The new purpose of learning is to enable you to adapt, as the pace of change continues to accelerate and the amount of uncertainty in the world continues to spiral upward. This occurs at every level: adapting your lifestyle to fit changing societal conditions; adapting your productivity to fit changing workplace norms; adapting your communication style to fit new kinds of collaboration; adapting your thinking process to fit new ways of solving problems. It applies right down to the most narrow tasks — the hardest part about writing this article were the mental gymnastics I had to perform to not get stuck on my assumptions about what I was trying to say.
Making a dent in a universe that keeps changing shape increasingly requires working on projects and problems that are FAR bigger than you can hold in your head. The challenges of our time are vast and cross the disciplinary boundaries that experts limit themselves to. We need people who can hold the context of two or more completely different fields in their heads at once, and then apply their highly trained intuition to finding patterns and hidden connections.
A lot of people sense this intuitively, but their attempts to memorize and to recall all this context are futile. There’s simply way too much to know. And in the meantime you get frazzled, overwhelmed, and isolated attempting to do so. This is how we are missing some of our best and brightest minds, lost in their organizational systems as the world falls to pieces.
What we need is people who know how to recruit networks to “know” for them. Networks of people, objects, images, computers, communities, relationships, and places. To connect, unite, inspire, and facilitate collaboration between these networks.
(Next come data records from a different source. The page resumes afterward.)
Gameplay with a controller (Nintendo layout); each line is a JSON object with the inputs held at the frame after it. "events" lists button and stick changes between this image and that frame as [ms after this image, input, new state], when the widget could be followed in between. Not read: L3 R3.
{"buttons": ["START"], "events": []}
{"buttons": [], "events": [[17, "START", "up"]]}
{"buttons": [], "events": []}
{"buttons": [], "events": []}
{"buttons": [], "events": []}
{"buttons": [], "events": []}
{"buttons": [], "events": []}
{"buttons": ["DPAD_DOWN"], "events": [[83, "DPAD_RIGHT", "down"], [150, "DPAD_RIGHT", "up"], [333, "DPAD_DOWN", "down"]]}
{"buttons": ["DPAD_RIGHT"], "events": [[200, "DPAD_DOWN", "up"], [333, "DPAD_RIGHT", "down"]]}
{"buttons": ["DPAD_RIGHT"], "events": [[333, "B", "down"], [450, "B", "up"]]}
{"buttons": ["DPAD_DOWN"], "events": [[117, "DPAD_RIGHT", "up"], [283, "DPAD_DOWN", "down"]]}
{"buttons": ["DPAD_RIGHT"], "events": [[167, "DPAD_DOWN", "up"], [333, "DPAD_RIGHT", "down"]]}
And what does that take? It takes courage, to let go of the security of knowing everything ourselves. It takes vulnerability, to depend on others for our progress and success. It takes presence, noticing what we notice and being willing to bet on it before we know exactly why. It takes curiosity, being willing to ask questions that don’t yet have answers, or any reasonable path to an answer. It takes pushing through our assumptions about how learning should look to get what we know in the hands of someone who needs it, right now.